ASSIGNMENT. Pull out the text lines of every entry below, copying each one word for word, and leave the pictures out of your answer.

RECORDS.
========================================
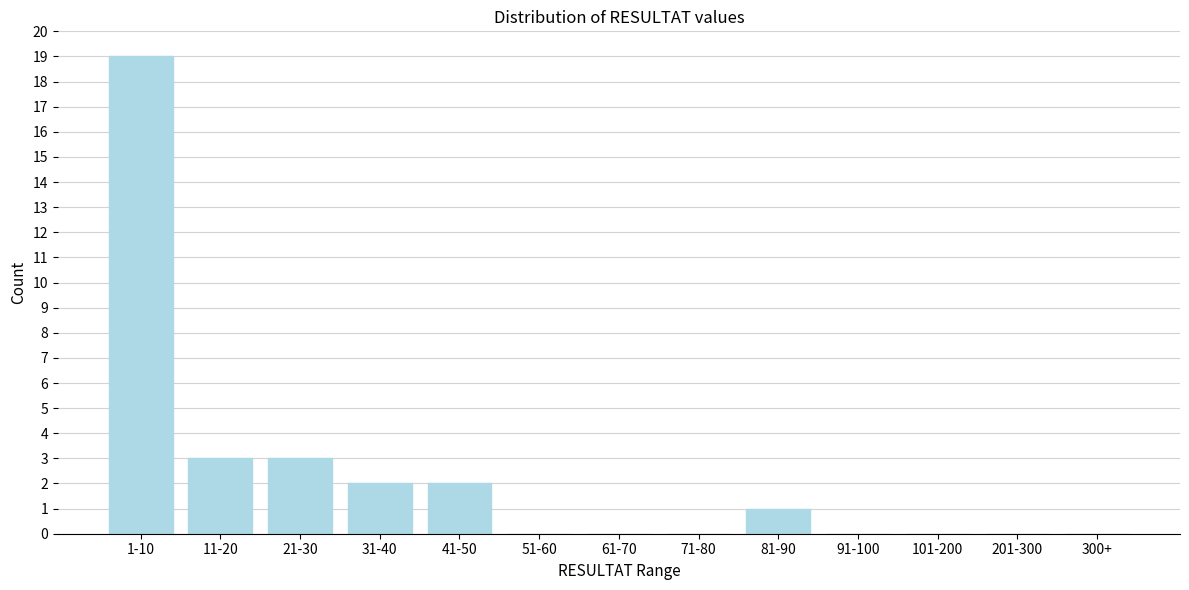

Reading left to right, extract all data points from this chart.

1-10=19	11-20=3	21-30=3	31-40=2	41-50=2	51-60=0	61-70=0	71-80=0	81-90=1	91-100=0	101-200=0	201-300=0	300+=0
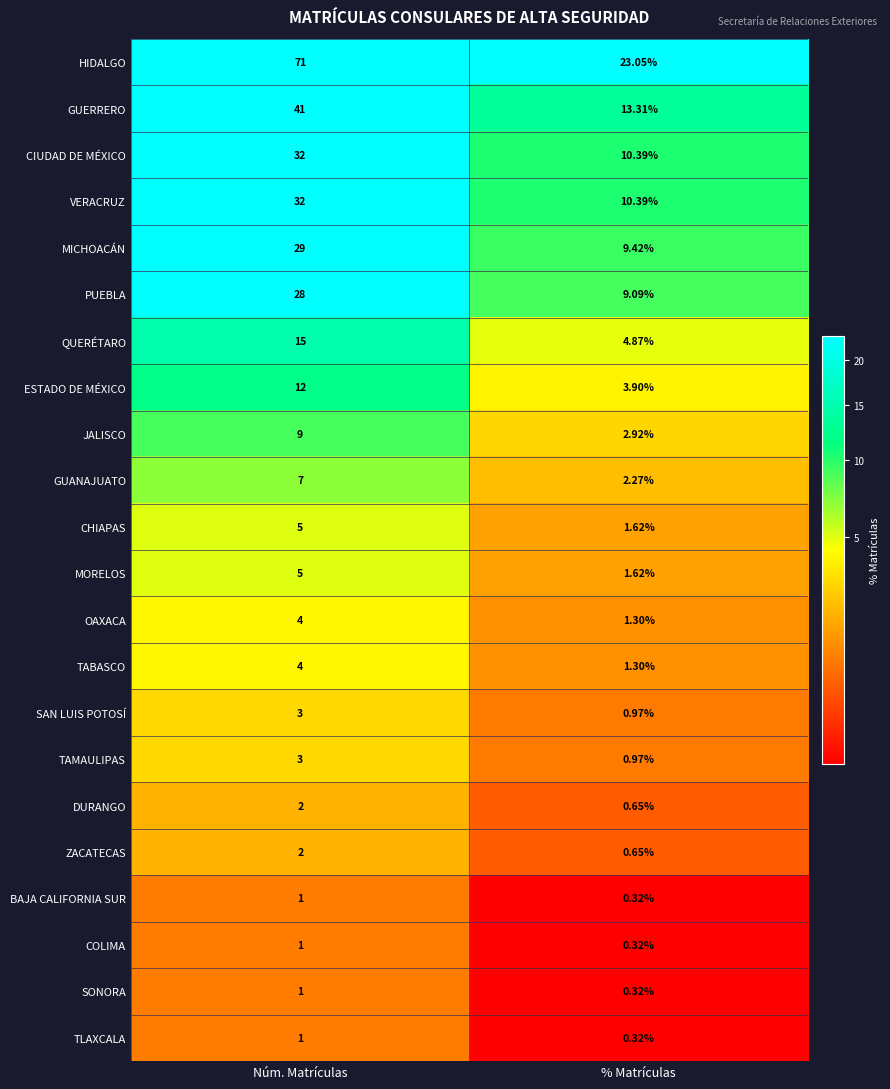

Which category has the highest value across all series?

Núm. Matrículas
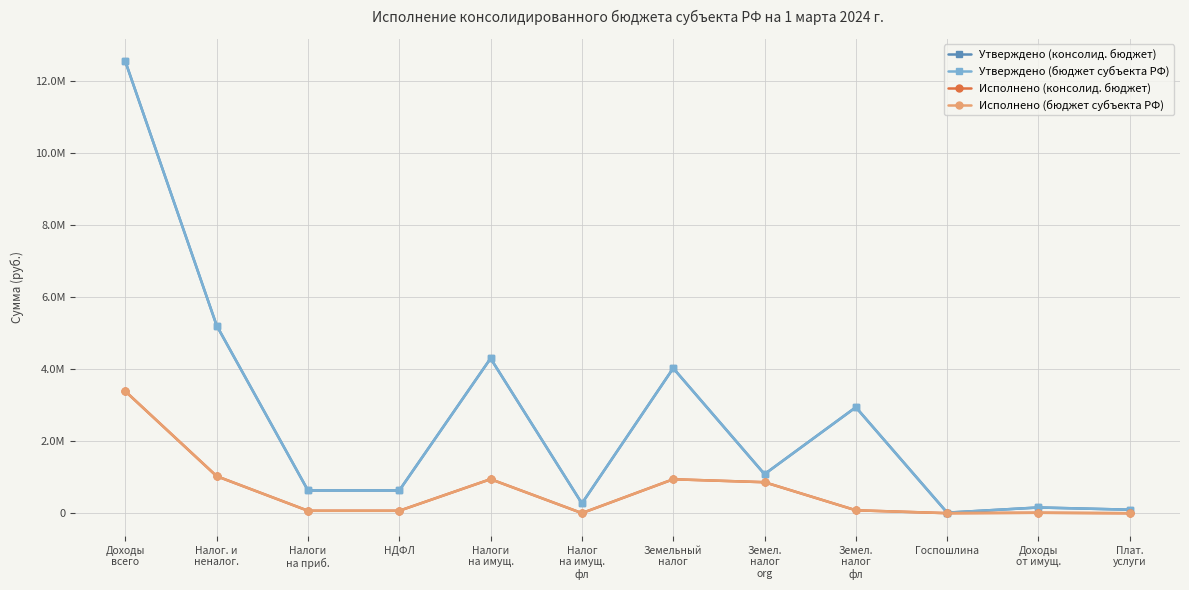

Which series has the largest total across all categories?

Утверждено (консолид. бюджет)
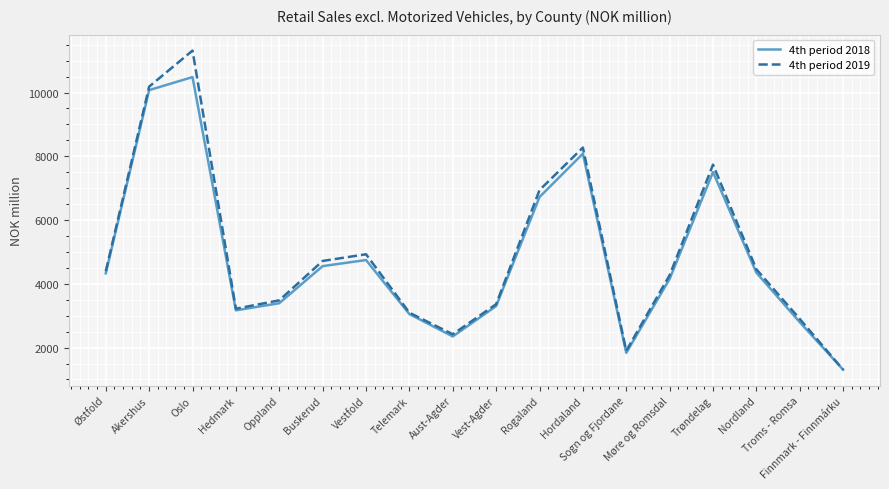

Is the value of 4th period 2018 at Hedmark greater than the value of 4th period 2019 at Sogn og Fjordane?

Yes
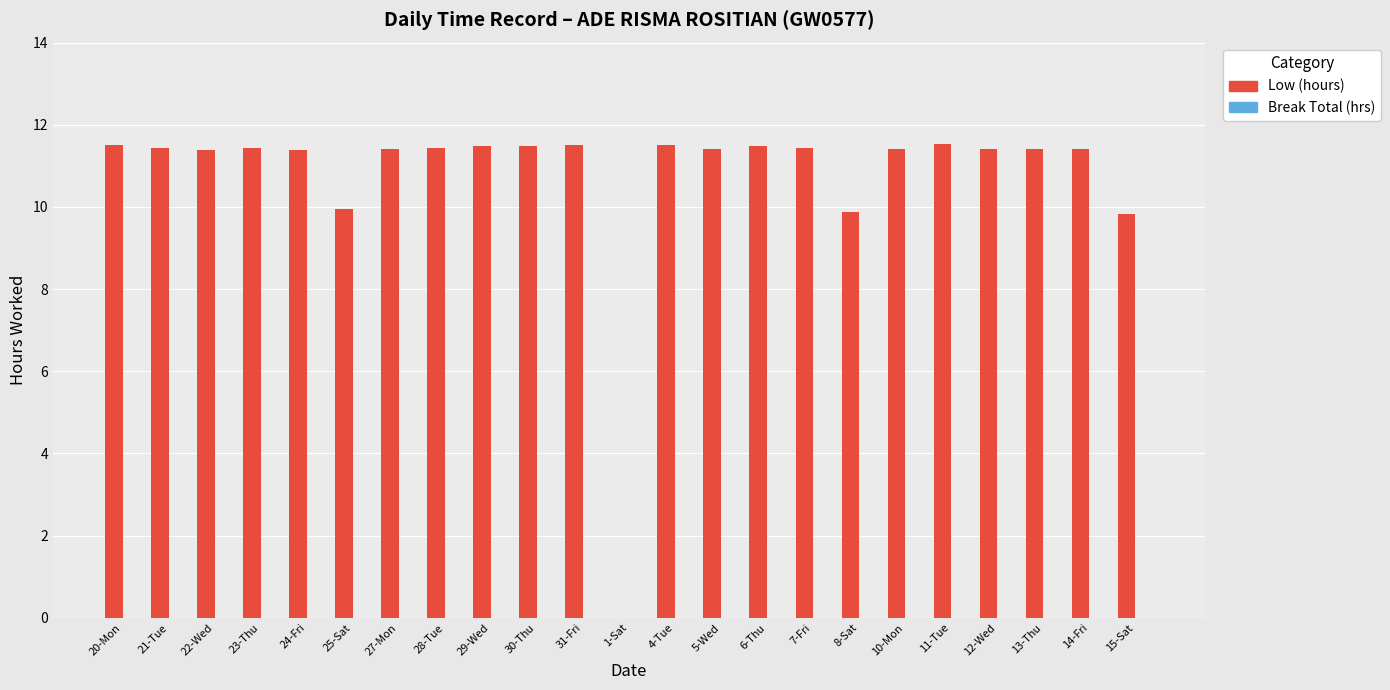

How many distinct data groups are displayed?

1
========================================
EXERCISE RESPONSE.
Reading left to right, extract all data points from this chart.

1-10=19	11-20=3	21-30=3	31-40=2	41-50=2	51-60=0	61-70=0	71-80=0	81-90=1	91-100=0	101-200=0	201-300=0	300+=0

Which category has the highest value across all series?

Núm. Matrículas

Which series has the largest total across all categories?

Утверждено (консолид. бюджет)

Is the value of 4th period 2018 at Hedmark greater than the value of 4th period 2019 at Sogn og Fjordane?

Yes

How many distinct data groups are displayed?

1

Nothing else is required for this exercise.